Bei Bob Dylan blieb es nicht. „Ich wurde nicht geboren, um nur einen Stil zu spielen”, sagt die Musikerin. „Ich mag es, vielseitig zu sein.” Keltische Musik, New Age, Weltmusik, Fusion-Jazz, Rock-Fusion, all dies spielte sie nicht nur. „Ich kann auch in allen Stilen schreiben.” Neben eigenen Projekten ist die Bandbreite der Musiker, mit denen sie zusammenarbeitete entsprechend groß. Sie reicht vom Duke Ellington Orchestra, mit dem sie als Solistin in der Carnegie Hall auftrat, über Tracy Chapman bis hin zu – Peter Maffay.

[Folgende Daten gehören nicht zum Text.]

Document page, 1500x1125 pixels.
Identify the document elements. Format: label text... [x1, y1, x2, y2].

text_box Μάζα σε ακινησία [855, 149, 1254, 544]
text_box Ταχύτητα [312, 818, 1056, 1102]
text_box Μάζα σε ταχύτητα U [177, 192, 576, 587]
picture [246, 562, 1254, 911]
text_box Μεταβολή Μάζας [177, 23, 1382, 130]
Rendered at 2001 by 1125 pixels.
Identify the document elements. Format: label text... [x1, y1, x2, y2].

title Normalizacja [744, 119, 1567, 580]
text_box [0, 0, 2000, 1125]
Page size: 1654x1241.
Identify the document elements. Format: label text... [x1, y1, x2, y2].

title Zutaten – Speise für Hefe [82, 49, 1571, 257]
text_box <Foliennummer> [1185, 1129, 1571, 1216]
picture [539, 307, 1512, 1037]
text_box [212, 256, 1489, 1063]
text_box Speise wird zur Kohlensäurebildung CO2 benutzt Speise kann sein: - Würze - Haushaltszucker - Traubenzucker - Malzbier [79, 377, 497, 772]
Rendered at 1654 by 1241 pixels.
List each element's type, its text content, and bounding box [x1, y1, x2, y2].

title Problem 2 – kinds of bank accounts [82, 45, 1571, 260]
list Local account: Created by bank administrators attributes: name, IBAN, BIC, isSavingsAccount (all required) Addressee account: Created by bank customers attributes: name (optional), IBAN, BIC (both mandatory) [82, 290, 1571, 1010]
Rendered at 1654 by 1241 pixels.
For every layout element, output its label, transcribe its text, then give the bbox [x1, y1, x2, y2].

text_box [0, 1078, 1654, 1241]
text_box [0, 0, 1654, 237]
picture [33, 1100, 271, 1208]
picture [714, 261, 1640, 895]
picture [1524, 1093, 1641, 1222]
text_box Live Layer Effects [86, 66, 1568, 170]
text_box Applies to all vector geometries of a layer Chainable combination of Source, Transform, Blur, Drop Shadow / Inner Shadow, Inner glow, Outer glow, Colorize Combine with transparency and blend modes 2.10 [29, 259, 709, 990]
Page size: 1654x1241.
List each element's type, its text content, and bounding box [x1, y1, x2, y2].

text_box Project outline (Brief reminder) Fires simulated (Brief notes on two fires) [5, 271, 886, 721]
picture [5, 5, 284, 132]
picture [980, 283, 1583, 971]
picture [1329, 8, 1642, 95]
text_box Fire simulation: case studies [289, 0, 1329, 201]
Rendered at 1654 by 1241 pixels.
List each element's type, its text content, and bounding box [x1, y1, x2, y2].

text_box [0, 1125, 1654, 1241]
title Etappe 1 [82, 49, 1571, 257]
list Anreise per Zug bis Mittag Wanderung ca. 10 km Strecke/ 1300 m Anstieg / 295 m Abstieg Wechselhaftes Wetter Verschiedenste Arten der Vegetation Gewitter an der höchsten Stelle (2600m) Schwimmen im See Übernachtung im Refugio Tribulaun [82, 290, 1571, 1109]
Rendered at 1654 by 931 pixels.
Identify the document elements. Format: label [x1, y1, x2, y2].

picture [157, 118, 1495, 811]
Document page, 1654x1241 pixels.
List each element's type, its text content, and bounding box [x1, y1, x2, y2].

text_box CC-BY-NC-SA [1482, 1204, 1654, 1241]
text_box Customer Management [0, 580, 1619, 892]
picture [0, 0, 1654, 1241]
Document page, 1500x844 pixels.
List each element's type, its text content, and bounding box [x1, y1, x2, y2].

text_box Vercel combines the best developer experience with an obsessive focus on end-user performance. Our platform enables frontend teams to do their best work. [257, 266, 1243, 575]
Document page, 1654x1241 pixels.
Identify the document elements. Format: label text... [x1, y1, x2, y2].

Maffay, das war in den 1980ern. Auf die Frage, ob sie sich noch daran erinnern kann, antwortet sie ohne zu zögern: „Natürlich! Wie bei Bob Dylan war ich auch bei ihm die erste Frau in seiner Band.” Mit Peter Maffay spielte sie 1984 den Song „Diese Sucht, die Leben heißt” ein, zu sehen als Promo-Video auf Youtube, und ging mit ihm und seiner Band auf Tour, die sie auch auf die andere Seite der damals noch bestehenden deutsch-deutschen Grenze führte. „Das war fantastisch”, schwärmt Rivera und versichert: „Ich würde gerne wieder mit Peter in Kontakt treten. Wir haben uns wirklich gut verstanden.”

Das Konzert in Palma ist eines der ersten Gelegenheiten, Rivera auch singend zu erleben. Angesichts dieser von Americana geprägten Konzert-
reihe habe sie beschlossen, dass es an der Zeit sei, zu singen. „Ich hatte nie die Absicht, als Leadsängerin aufzutreten, aber jetzt habe ich meine Stimme gefunden”, sagt sie. „Das ist eine ganz natürliche Sache, die ich wahrscheinlich schon viel früher hätte machen sollen.”